#### Plain-text document sources
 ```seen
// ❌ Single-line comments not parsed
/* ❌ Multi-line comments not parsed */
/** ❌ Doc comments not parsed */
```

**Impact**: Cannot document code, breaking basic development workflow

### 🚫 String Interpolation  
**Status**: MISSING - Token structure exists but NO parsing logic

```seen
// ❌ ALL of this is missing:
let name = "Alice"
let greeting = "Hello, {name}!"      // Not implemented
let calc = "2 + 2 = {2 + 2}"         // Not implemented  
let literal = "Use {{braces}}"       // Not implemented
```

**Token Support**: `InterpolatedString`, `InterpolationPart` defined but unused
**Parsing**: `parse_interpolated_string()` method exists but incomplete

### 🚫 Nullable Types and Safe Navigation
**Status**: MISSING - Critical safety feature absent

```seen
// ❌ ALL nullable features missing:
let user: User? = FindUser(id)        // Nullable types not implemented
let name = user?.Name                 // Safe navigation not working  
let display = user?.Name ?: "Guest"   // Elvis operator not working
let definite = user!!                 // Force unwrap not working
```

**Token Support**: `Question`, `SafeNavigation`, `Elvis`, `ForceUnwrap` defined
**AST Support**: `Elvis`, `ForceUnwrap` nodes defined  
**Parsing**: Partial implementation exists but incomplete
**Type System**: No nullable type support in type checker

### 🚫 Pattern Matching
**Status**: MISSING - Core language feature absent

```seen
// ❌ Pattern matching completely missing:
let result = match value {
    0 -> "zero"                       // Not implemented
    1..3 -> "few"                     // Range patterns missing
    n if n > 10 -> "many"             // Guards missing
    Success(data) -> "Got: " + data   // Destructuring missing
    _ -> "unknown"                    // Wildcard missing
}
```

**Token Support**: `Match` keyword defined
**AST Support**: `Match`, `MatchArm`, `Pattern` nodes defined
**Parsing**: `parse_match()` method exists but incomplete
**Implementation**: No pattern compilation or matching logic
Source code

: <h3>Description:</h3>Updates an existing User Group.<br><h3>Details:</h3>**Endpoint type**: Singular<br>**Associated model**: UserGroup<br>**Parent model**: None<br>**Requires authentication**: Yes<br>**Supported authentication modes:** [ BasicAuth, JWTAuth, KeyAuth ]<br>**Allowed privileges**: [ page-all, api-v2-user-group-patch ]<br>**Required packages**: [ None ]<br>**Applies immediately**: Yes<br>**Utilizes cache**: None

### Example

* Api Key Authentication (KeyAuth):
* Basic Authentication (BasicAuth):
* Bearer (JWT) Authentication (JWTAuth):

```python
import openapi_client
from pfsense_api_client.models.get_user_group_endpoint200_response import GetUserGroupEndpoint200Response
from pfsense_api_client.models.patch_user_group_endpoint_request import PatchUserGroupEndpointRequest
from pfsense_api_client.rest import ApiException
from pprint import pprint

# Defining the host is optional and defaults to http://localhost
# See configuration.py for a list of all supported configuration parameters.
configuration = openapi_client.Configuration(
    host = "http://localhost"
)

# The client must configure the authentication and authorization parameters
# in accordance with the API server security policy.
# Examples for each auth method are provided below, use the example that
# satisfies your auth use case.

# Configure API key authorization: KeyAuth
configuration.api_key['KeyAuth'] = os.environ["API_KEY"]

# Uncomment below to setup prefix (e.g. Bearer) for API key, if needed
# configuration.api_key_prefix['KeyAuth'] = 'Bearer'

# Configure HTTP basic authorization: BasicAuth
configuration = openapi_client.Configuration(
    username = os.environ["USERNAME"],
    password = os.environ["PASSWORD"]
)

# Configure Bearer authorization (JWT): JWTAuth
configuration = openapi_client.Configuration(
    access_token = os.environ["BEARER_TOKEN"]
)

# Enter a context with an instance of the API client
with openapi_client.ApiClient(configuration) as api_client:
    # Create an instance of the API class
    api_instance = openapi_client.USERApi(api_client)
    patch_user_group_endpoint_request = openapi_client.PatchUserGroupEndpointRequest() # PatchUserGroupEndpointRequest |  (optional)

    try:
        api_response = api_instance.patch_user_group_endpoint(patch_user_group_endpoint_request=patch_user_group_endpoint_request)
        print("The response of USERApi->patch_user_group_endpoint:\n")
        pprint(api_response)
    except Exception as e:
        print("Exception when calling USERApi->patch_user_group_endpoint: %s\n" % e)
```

#### ACTIVITY
In this exercise, reproduce each line above exactly.

#### ANSWER TO THE EXERCISE
 ```seen
// ❌ Single-line comments not parsed
/* ❌ Multi-line comments not parsed */
/** ❌ Doc comments not parsed */
```

**Impact**: Cannot document code, breaking basic development workflow

### 🚫 String Interpolation  
**Status**: MISSING - Token structure exists but NO parsing logic

```seen
// ❌ ALL of this is missing:
let name = "Alice"
let greeting = "Hello, {name}!"      // Not implemented
let calc = "2 + 2 = {2 + 2}"         // Not implemented  
let literal = "Use {{braces}}"       // Not implemented
```

**Token Support**: `InterpolatedString`, `InterpolationPart` defined but unused
**Parsing**: `parse_interpolated_string()` method exists but incomplete

### 🚫 Nullable Types and Safe Navigation
**Status**: MISSING - Critical safety feature absent

```seen
// ❌ ALL nullable features missing:
let user: User? = FindUser(id)        // Nullable types not implemented
let name = user?.Name                 // Safe navigation not working  
let display = user?.Name ?: "Guest"   // Elvis operator not working
let definite = user!!                 // Force unwrap not working
```

**Token Support**: `Question`, `SafeNavigation`, `Elvis`, `ForceUnwrap` defined
**AST Support**: `Elvis`, `ForceUnwrap` nodes defined  
**Parsing**: Partial implementation exists but incomplete
**Type System**: No nullable type support in type checker

### 🚫 Pattern Matching
**Status**: MISSING - Core language feature absent

```seen
// ❌ Pattern matching completely missing:
let result = match value {
    0 -> "zero"                       // Not implemented
    1..3 -> "few"                     // Range patterns missing
    n if n > 10 -> "many"             // Guards missing
    Success(data) -> "Got: " + data   // Destructuring missing
    _ -> "unknown"                    // Wildcard missing
}
```

**Token Support**: `Match` keyword defined
**AST Support**: `Match`, `MatchArm`, `Pattern` nodes defined
**Parsing**: `parse_match()` method exists but incomplete
**Implementation**: No pattern compilation or matching logic
Source code

: <h3>Description:</h3>Updates an existing User Group.<br><h3>Details:</h3>**Endpoint type**: Singular<br>**Associated model**: UserGroup<br>**Parent model**: None<br>**Requires authentication**: Yes<br>**Supported authentication modes:** [ BasicAuth, JWTAuth, KeyAuth ]<br>**Allowed privileges**: [ page-all, api-v2-user-group-patch ]<br>**Required packages**: [ None ]<br>**Applies immediately**: Yes<br>**Utilizes cache**: None

### Example

* Api Key Authentication (KeyAuth):
* Basic Authentication (BasicAuth):
* Bearer (JWT) Authentication (JWTAuth):

```python
import openapi_client
from pfsense_api_client.models.get_user_group_endpoint200_response import GetUserGroupEndpoint200Response
from pfsense_api_client.models.patch_user_group_endpoint_request import PatchUserGroupEndpointRequest
from pfsense_api_client.rest import ApiException
from pprint import pprint

# Defining the host is optional and defaults to http://localhost
# See configuration.py for a list of all supported configuration parameters.
configuration = openapi_client.Configuration(
    host = "http://localhost"
)

# The client must configure the authentication and authorization parameters
# in accordance with the API server security policy.
# Examples for each auth method are provided below, use the example that
# satisfies your auth use case.

# Configure API key authorization: KeyAuth
configuration.api_key['KeyAuth'] = os.environ["API_KEY"]

# Uncomment below to setup prefix (e.g. Bearer) for API key, if needed
# configuration.api_key_prefix['KeyAuth'] = 'Bearer'

# Configure HTTP basic authorization: BasicAuth
configuration = openapi_client.Configuration(
    username = os.environ["USERNAME"],
    password = os.environ["PASSWORD"]
)

# Configure Bearer authorization (JWT): JWTAuth
configuration = openapi_client.Configuration(
    access_token = os.environ["BEARER_TOKEN"]
)

# Enter a context with an instance of the API client
with openapi_client.ApiClient(configuration) as api_client:
    # Create an instance of the API class
    api_instance = openapi_client.USERApi(api_client)
    patch_user_group_endpoint_request = openapi_client.PatchUserGroupEndpointRequest() # PatchUserGroupEndpointRequest |  (optional)

    try:
        api_response = api_instance.patch_user_group_endpoint(patch_user_group_endpoint_request=patch_user_group_endpoint_request)
        print("The response of USERApi->patch_user_group_endpoint:\n")
        pprint(api_response)
    except Exception as e:
        print("Exception when calling USERApi->patch_user_group_endpoint: %s\n" % e)
```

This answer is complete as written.